The International Health Regulations (IHR) Strengthening Project provided lab-based training on whole genome sequencing to scientists at the Ethiopian Public Health Institute (EPHI) in Addis Ababa, from May 23rd - 26th 2022. This was an excellent example of how a training workshop originally developed for UKHSA Porton-based genome sequencing staff, could be adapted to work in labs in low-middle income countries (LMICs), one of the many benefits of intra-and inter-organisational collaboration. The lab-based course was delivered by members of the Novel and Dangerous Pathogens (NADP) Training team, on behalf of the UKHSA IHR project, and was supported by the UKHSA New Variant Assessment platform (NVAP) programme.
Six scientists, who will operate the newly established Pathogen Genomic Sequencing Core Facility (PGCF) at EPHI, were selected from different departments including the Polio reference lab, Influenza and arbovirus reference lab, HIV reference lab, and entomology, parasitology and bacteriology labs to implement sequencing capacity in those areas.
The in-country training was led by Prof. Christopher Logue, IHR Laboratory Capacity Building Lead for Ethiopia and International Training Lead for NADP Training, with support from fellow NADP Training trainer Dr Romisa Asadi. Bioinformatics training content was provided by Dr Karen Osman of the Genomics of Rare and Emerging Human Pathogens group, with remote bioinformatics support provided by Drs Babak Afrough, Sam Sims and Kate Edington of the NVAP bioinformatics team. The UKHSA Ethiopia team, Constantina Laou (NVAP) and Hiwot Hailu (IHR) participated as observers, and an invitation to observe was also accepted by the US CDC Ethiopia office.

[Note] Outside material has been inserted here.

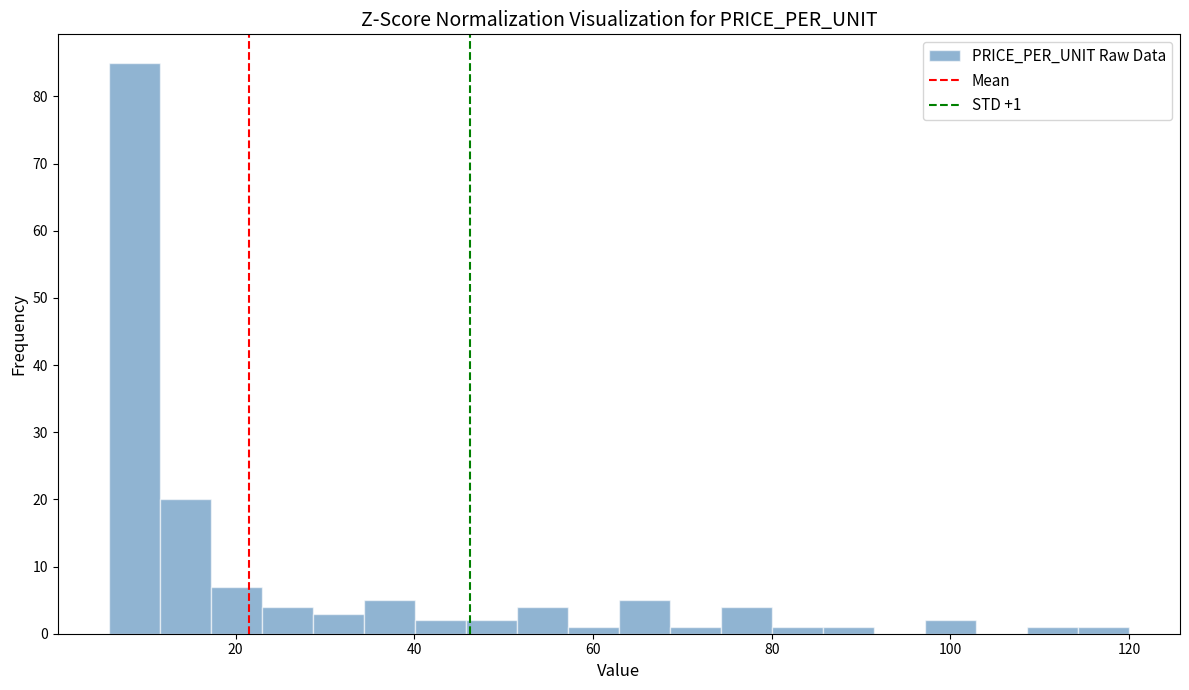

Read against the x-axis, roughly where is the centre of the tallest bar?

8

Good pipetting to improve accuracy and reducing possible cross-contamination between samples.
Inactivation of SARS-CoV-2 samples safely formed an important part of the laboratory training
The focus of the lab-based training was to build capability, competence and confidence in the end-to-end processing confirmed SARS-CoV-2 samples, from arrival in the lab to sequencing on an Oxford Nanopore Technologies (ONT) minION sequencing device. An additional aim of the work was to train participants on exporting the sequence to the SARS-CoV-2 Artic pipeline for analysis and subsequent sharing globally via GISAID.
This training complemented an earlier week-long remote training provided to EPHI PGCF staff by NVAP in collaboration with the University of Cambridge.
Discussing the most appropriate workflow to fit the existing laboratory footprint with the Sequencing laboratory manager and US CDC laboratory support team
The face-to-face laboratory training was very well received by all trainees and facilitators, it was summed up well by one of the participants:
“I enjoyed the course, it is easy, understandable and focuses on practice. This is what we want. The approach to deliver the course is fascinating. Within a short period of time we were introduced to all of the information/requirements for WGS using ONT, from safety to data analysis.”
Three of the seven suspect SARS-CoV-2 samples used for the training, had a sufficiently high enough quantities of virus present to allow for enough nucleic acid to be amplified and purified for sequencing.
As a result of the training these three samples produced the first ever SARS-CoV-2 sequences generated to date using an ONT minION in Ethiopia. Over 150 have been subsequently processed following the workshop on May 26th.
Knowledge check following sequence library preparation
Follow up remote training in monkeypox detection by PCR has now also been developed by the NADP training team in collaboration with the Rare and Imported Pathogens Lab (RIPL) team and was delivered in EPHI, by Hiwot Hailu. This included the emergency provision of diagnostic reagents for testing suspect clinical samples. Follow up monkeypox WGS is planned and hands-on in-Country training in processing of high consequence pathogens for molecular detection is scheduled for September 2022, following a Laboratory Leaders’ workshop at EPHI in July.